Only the pictures are dropped; the lines of the material that follow are returned exactly.
##########
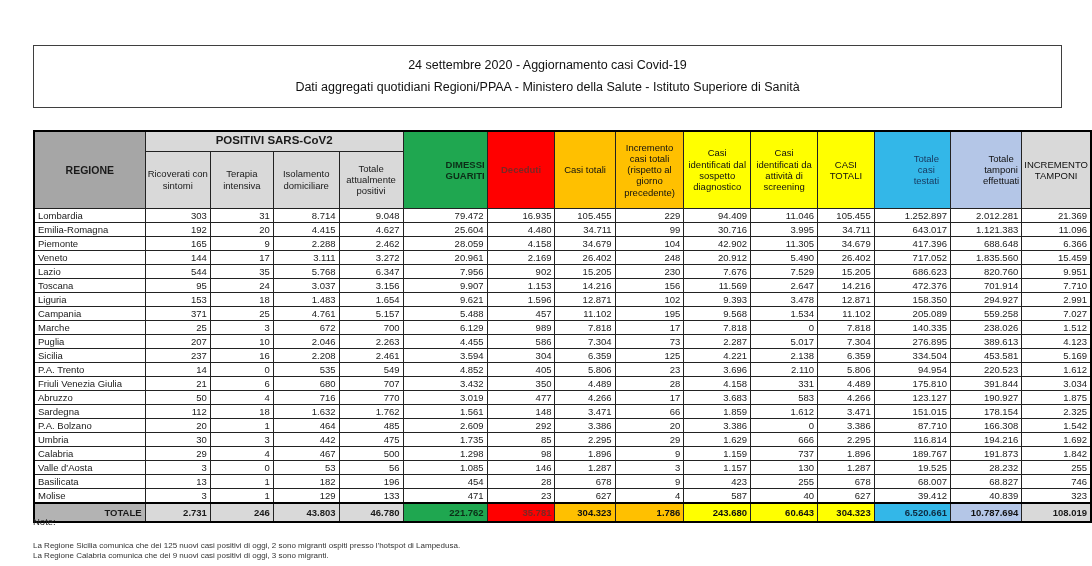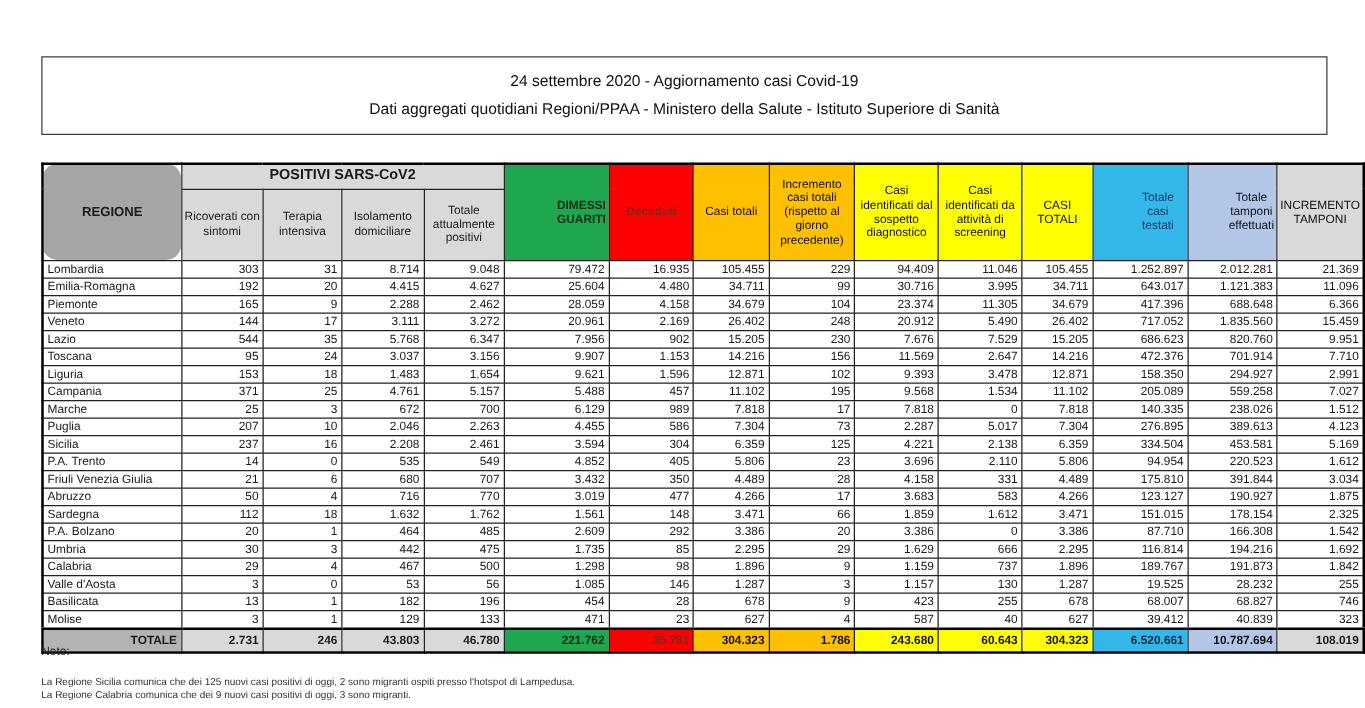--- a/index.html
+++ b/index.html
@@ -33,21 +33,21 @@
   .covid-table th,.covid-table td{
     border:1px solid #222;overflow:hidden;
   }
   thead th{
     text-align:center;vertical-align:middle;
     font-weight:normal;line-height:1.18;
     padding:1px 2px;white-space:normal;
   }
   thead tr.hrow1{height:20px;}
   thead tr.hrow2 th{height:54px;}
-  .h-regione{background:var(--gray-dark);font-weight:bold;font-size:10.5px;border-radius:12px;}
+  .h-regione{background:var(--gray-dark);font-weight:bold;font-size:10.5px;}
   .h-group{background:var(--gray-light);font-weight:bold;font-size:11.5px;}
   .h-sub{background:var(--gray-light);}
   .hd-green{background:var(--green);font-weight:bold;color:#0c2d17;padding-left:42px;}
   .hd-red{background:var(--red);font-weight:bold;color:var(--red-text);}
   .hd-orange{background:var(--orange);color:#111;}
   .hd-yellow{background:var(--yellow);color:#111;}
   .hd-cyan{background:var(--cyan);color:var(--cyan-text);}
   .hd-lavender{background:var(--lavender);color:#111;padding-left:32px;}
   .hd-gray{background:var(--gray-light);color:#111;margin-left:48px;}
 
@@ -163,21 +163,21 @@
         <tr>
           <td class="region">Piemonte</td>
           <td class="num">165</td>
           <td class="num">9</td>
           <td class="num">2.288</td>
           <td class="num">2.462</td>
           <td class="num">28.059</td>
           <td class="num">4.158</td>
           <td class="num">34.679</td>
           <td class="num">104</td>
-          <td class="num thick-l">23.374</td>
+          <td class="num thick-l">42.902</td>
           <td class="num">11.305</td>
           <td class="num">34.679</td>
           <td class="num thick-l thick-r">417.396</td>
           <td class="num">688.648</td>
           <td class="num">6.366</td>
         </tr>
         <tr>
           <td class="region">Veneto</td>
           <td class="num">144</td>
           <td class="num">17</td>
##########
*Output for this exercise:*
--- a/index.html
+++ b/index.html
@@ -33,21 +33,21 @@
   .covid-table th,.covid-table td{
     border:1px solid #222;overflow:hidden;
   }
   thead th{
     text-align:center;vertical-align:middle;
     font-weight:normal;line-height:1.18;
     padding:1px 2px;white-space:normal;
   }
   thead tr.hrow1{height:20px;}
   thead tr.hrow2 th{height:54px;}
-  .h-regione{background:var(--gray-dark);font-weight:bold;font-size:10.5px;border-radius:12px;}
+  .h-regione{background:var(--gray-dark);font-weight:bold;font-size:10.5px;}
   .h-group{background:var(--gray-light);font-weight:bold;font-size:11.5px;}
   .h-sub{background:var(--gray-light);}
   .hd-green{background:var(--green);font-weight:bold;color:#0c2d17;padding-left:42px;}
   .hd-red{background:var(--red);font-weight:bold;color:var(--red-text);}
   .hd-orange{background:var(--orange);color:#111;}
   .hd-yellow{background:var(--yellow);color:#111;}
   .hd-cyan{background:var(--cyan);color:var(--cyan-text);}
   .hd-lavender{background:var(--lavender);color:#111;padding-left:32px;}
   .hd-gray{background:var(--gray-light);color:#111;margin-left:48px;}
 
@@ -163,21 +163,21 @@
         <tr>
           <td class="region">Piemonte</td>
           <td class="num">165</td>
           <td class="num">9</td>
           <td class="num">2.288</td>
           <td class="num">2.462</td>
           <td class="num">28.059</td>
           <td class="num">4.158</td>
           <td class="num">34.679</td>
           <td class="num">104</td>
-          <td class="num thick-l">23.374</td>
+          <td class="num thick-l">42.902</td>
           <td class="num">11.305</td>
           <td class="num">34.679</td>
           <td class="num thick-l thick-r">417.396</td>
           <td class="num">688.648</td>
           <td class="num">6.366</td>
         </tr>
         <tr>
           <td class="region">Veneto</td>
           <td class="num">144</td>
           <td class="num">17</td>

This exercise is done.